Anomaly detection method of machine learning
Model 1. Deviation detection (unsupervised algorithm)- Read the raw statistics from the speed sensor.
- Read the tagged anomalies from the selected data for the speed sensor.
- Send the raw data to the Microsoft Anomaly Detection API to mark deviations.
- Evaluate the deviation model based on the results of the Anomaly Detection API, comparing the results obtained with its help with “manual anomalies”.
Model 2. Binary Classifier (Controlled)- Read the raw statistics from the speed sensor.
- Read and merge the tagged anomalies from the selected data for the speed sensor.
- Create a history window for the previous four readings based on data from the speed sensor at each point in time.
- Create a training and test set by randomly separating data in the history windows.
- Teach a random forest classifier using training data.

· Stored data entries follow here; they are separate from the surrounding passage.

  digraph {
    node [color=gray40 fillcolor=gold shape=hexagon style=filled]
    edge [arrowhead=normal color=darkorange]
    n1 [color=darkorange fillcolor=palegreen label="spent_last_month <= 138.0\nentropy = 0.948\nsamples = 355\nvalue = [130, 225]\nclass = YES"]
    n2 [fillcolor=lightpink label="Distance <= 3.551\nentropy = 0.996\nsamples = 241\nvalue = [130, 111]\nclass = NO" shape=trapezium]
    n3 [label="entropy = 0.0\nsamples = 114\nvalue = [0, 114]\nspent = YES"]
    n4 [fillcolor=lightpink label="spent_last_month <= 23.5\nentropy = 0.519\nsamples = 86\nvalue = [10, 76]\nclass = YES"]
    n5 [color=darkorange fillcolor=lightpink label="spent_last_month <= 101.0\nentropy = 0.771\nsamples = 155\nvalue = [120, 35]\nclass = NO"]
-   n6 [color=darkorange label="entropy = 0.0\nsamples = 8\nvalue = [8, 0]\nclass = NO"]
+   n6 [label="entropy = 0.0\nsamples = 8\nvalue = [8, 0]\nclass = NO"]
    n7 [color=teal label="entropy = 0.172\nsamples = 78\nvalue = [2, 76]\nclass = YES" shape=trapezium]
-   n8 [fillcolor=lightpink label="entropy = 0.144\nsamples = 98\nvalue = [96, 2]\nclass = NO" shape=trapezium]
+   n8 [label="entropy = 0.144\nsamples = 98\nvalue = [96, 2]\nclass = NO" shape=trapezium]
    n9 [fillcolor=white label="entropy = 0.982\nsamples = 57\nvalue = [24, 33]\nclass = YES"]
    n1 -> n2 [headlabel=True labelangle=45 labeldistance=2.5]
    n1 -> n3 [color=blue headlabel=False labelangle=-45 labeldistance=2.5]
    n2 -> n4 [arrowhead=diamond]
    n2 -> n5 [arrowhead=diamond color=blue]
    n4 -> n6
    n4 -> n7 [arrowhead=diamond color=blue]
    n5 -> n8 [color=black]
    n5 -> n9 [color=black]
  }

- Measure the performance of a random forest based on test data.
Model 3. Hybrid classifier (differentiation of anomalies and deviations)- Read the raw statistics from the speed sensor.

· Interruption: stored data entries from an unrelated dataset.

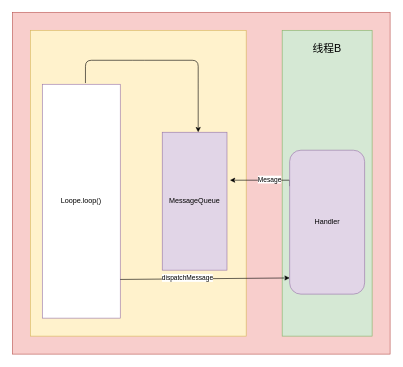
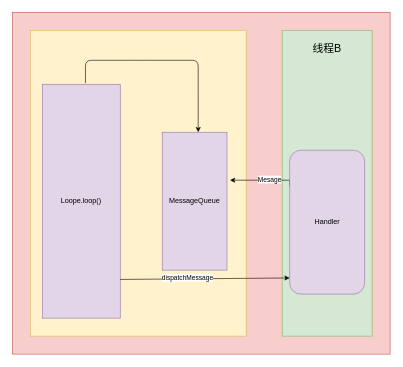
  <mxCell id="0" />
  <mxCell id="1" parent="0" />
  <mxCell id="2" value="" style="rounded=0;whiteSpace=wrap;html=1;fillColor=#f8cecc;strokeColor=#b85450;" vertex="1" parent="1"><mxGeometry x="20" y="20" width="630" height="570" as="geometry" /></mxCell>
  <mxCell id="3" value="" style="rounded=0;whiteSpace=wrap;html=1;fillColor=#fff2cc;strokeColor=#d6b656;" vertex="1" parent="1"><mxGeometry x="50" y="50" width="360" height="510" as="geometry" /></mxCell>
  <mxCell id="4" value="" style="rounded=0;whiteSpace=wrap;html=1;fillColor=#d5e8d4;strokeColor=#82b366;" vertex="1" parent="1"><mxGeometry x="470" y="50" width="150" height="510" as="geometry" /></mxCell>
  <mxCell id="5" value="&lt;font style=&quot;font-size: 18px&quot;&gt;线程B&lt;/font&gt;" style="text;html=1;strokeColor=none;fillColor=none;align=center;verticalAlign=middle;whiteSpace=wrap;rounded=0;" vertex="1" parent="1"><mxGeometry x="510" y="70" width="70" height="20" as="geometry" /></mxCell>
- <mxCell id="6" value="Loope.loop()" style="rounded=0;whiteSpace=wrap;html=1;fillColor=#ffffff;strokeColor=#9673a6;" vertex="1" parent="1"><mxGeometry x="70" y="140" width="130" height="390" as="geometry" /></mxCell>
+ <mxCell id="6" value="Loope.loop()" style="rounded=0;whiteSpace=wrap;html=1;fillColor=#e1d5e7;strokeColor=#9673a6;" vertex="1" parent="1"><mxGeometry x="70" y="140" width="130" height="390" as="geometry" /></mxCell>
  <mxCell id="7" value="MessageQueue" style="rounded=0;whiteSpace=wrap;html=1;fillColor=#e1d5e7;strokeColor=#9673a6;" vertex="1" parent="1"><mxGeometry x="270" y="220" width="108" height="230" as="geometry" /></mxCell>
  <mxCell id="8" value="" style="endArrow=classic;html=1;" edge="1" parent="1"><mxGeometry width="50" height="50" relative="1" as="geometry"><mxPoint x="142" y="138" as="sourcePoint" /><mxPoint x="330" y="220" as="targetPoint" /><Array as="points"><mxPoint x="142" y="100" /><mxPoint x="230" y="100" /><mxPoint x="330" y="100" /><mxPoint x="330" y="138" /></Array></mxGeometry></mxCell>
  <mxCell id="9" style="edgeStyle=orthogonalEdgeStyle;rounded=0;orthogonalLoop=1;jettySize=auto;html=1;exitX=0;exitY=0.25;exitDx=0;exitDy=0;" edge="1" parent="1" source="11"><mxGeometry relative="1" as="geometry"><mxPoint x="383" y="300" as="targetPoint" /><Array as="points"><mxPoint x="483" y="300" /></Array></mxGeometry></mxCell>
  <mxCell id="10" value="Mesage" style="edgeLabel;html=1;align=center;verticalAlign=middle;resizable=0;points=[];" vertex="1" connectable="0" parent="9"><mxGeometry x="-0.196" y="-2" relative="1" as="geometry"><mxPoint as="offset" /></mxGeometry></mxCell>
  <mxCell id="11" value="Handler" style="rounded=1;whiteSpace=wrap;html=1;fillColor=#e1d5e7;strokeColor=#9673a6;" vertex="1" parent="1"><mxGeometry x="482.5" y="250" width="125" height="240" as="geometry" /></mxCell>
  <mxCell id="12" value="" style="endArrow=classic;html=1;exitX=1;exitY=0.75;exitDx=0;exitDy=0;entryX=0;entryY=0.75;entryDx=0;entryDy=0;" edge="1" parent="1"><mxGeometry width="50" height="50" relative="1" as="geometry"><mxPoint x="200" y="465.5" as="sourcePoint" /><mxPoint x="482.5" y="463" as="targetPoint" /></mxGeometry></mxCell>
  <mxCell id="13" value="dispatchMessage" style="edgeLabel;html=1;align=center;verticalAlign=middle;resizable=0;points=[];" vertex="1" connectable="0" parent="12"><mxGeometry x="-0.207" y="2" relative="1" as="geometry"><mxPoint as="offset" /></mxGeometry></mxCell>
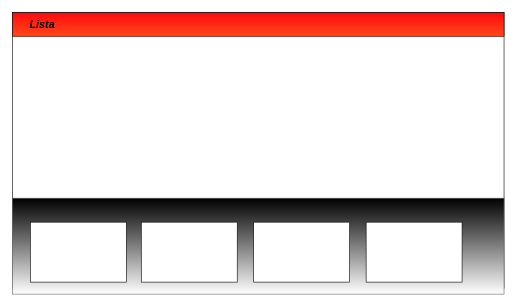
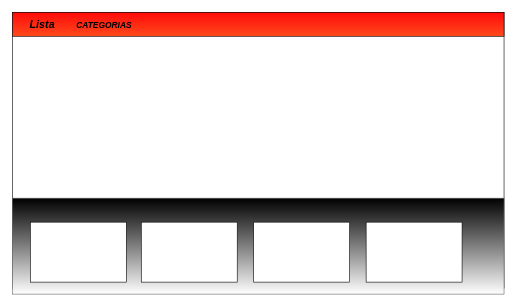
  <mxCell id="0" />
  <mxCell id="1" parent="0" />
  <mxCell id="2" value="" style="rounded=0;whiteSpace=wrap;html=1;" vertex="1" parent="1"><mxGeometry x="20" y="20" width="820" height="460" as="geometry" /></mxCell>
  <mxCell id="3" value="" style="rounded=0;whiteSpace=wrap;html=1;fillColor=#FF0A0A;gradientColor=#FF491C;" vertex="1" parent="1"><mxGeometry x="20" y="20" width="820" height="40" as="geometry" /></mxCell>
  <mxCell id="4" value="&lt;b&gt;&lt;i&gt;&lt;font style=&quot;font-size: 18px&quot;&gt;Lista&lt;/font&gt;&lt;/i&gt;&lt;/b&gt;" style="text;html=1;strokeColor=none;fillColor=none;align=center;verticalAlign=middle;whiteSpace=wrap;rounded=0;" vertex="1" parent="1"><mxGeometry x="50" y="30" width="40" height="20" as="geometry" /></mxCell>
  <mxCell id="5" value="" style="rounded=0;whiteSpace=wrap;html=1;fillColor=#000000;strokeColor=#666666;gradientColor=#FFFFFF;" vertex="1" parent="1"><mxGeometry x="20" y="330" width="820" height="160" as="geometry" /></mxCell>
  <mxCell id="6" value="" style="rounded=0;whiteSpace=wrap;html=1;fillColor=#ffffff;gradientColor=#FFFFFF;" vertex="1" parent="1"><mxGeometry x="50" y="370" width="160" height="100" as="geometry" /></mxCell>
  <mxCell id="7" value="" style="rounded=0;whiteSpace=wrap;html=1;fillColor=#ffffff;gradientColor=#FFFFFF;" vertex="1" parent="1"><mxGeometry x="235" y="370" width="160" height="100" as="geometry" /></mxCell>
  <mxCell id="8" value="" style="rounded=0;whiteSpace=wrap;html=1;fillColor=#ffffff;gradientColor=#FFFFFF;" vertex="1" parent="1"><mxGeometry x="422.5" y="370" width="160" height="100" as="geometry" /></mxCell>
  <mxCell id="9" value="" style="rounded=0;whiteSpace=wrap;html=1;fillColor=#ffffff;gradientColor=#FFFFFF;" vertex="1" parent="1"><mxGeometry x="610" y="370" width="160" height="100" as="geometry" /></mxCell>
+ <mxCell id="10" value="&lt;font size=&quot;1&quot;&gt;&lt;b&gt;&lt;i style=&quot;font-size: 14px&quot;&gt;CATEGORIAS&lt;/i&gt;&lt;/b&gt;&lt;/font&gt;" style="text;html=1;resizable=0;points=[];autosize=1;align=left;verticalAlign=top;spacingTop=-4;" vertex="1" parent="1"><mxGeometry x="125" y="30" width="110" height="20" as="geometry" /></mxCell>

- Read the tagged anomalies from the selected data for the speed sensor.
- Send the raw data to the Microsoft Anomaly Detection API to mark deviations.
- Create a history window for the four previous values of the readings obtained from the speed sensor for each moment in time, using only the values marked as deviations.
- Create a training and test set by randomly separating data in the history windows.
- Teach a random forest classifier using training data.
- Measure the performance of a random forest based on test data.
- Measure the performance of a random forest for the entire dynamic speed range except for the training set.
Integration method

- Transfer data from the channel to the Anomaly Detection event hub by setting the window size to n.
- Mark new events as “anomaly” or “not anomaly” using the model described in the last section.
- Transfer the tagged channel data to the visualization event hub.
- Use stream analytics to process data from a visualization event hub.
- Import stream analytics data into PowerBI to visualize the tagged anomalies.
results
In the process of interaction, we created three models, combining the Microsoft Anomaly Detection API with a set of random forests and logistic regression to reveal a sensor error.
Although the Anomaly Detection API reveals identifier deviations in order to classify anomalies, in the Carl Data dataset the difference between anomalies and a regular flow was linearly differentiable enough to obtain a comparable qualitative result when using a binary random forest classifier, and in combination with the Anomaly Detection API .
In some cases, analysts can manually tag as abnormal values within the abnormal peak of the sensor. Anomaly Detection API cannot correctly label such values. However, if the sensor error is presented more clearly and the anomalies are not sufficiently linearly differentiable, the hybrid method gives more generalized results than using only the binary classifier.
The selected model has the following performance characteristics with a high degree of accuracy (99%) and full return (100%):
Measuring model performance using the SciKit performance test module
Code
For source code and notes on using the described method, see
GitHub .
Use cases
The technique outlined in this code example is important from the point of view of the application of machine learning of time series in such sparsely covered areas as wastewater control.
In addition, as the Internet of Things develops and the transition from data aggregation to predictive analytics, it becomes increasingly important to distinguish between anomalies caused by sensor errors and anomalies representing expected deviations. The approach outlined in this code example is recommended in these cases.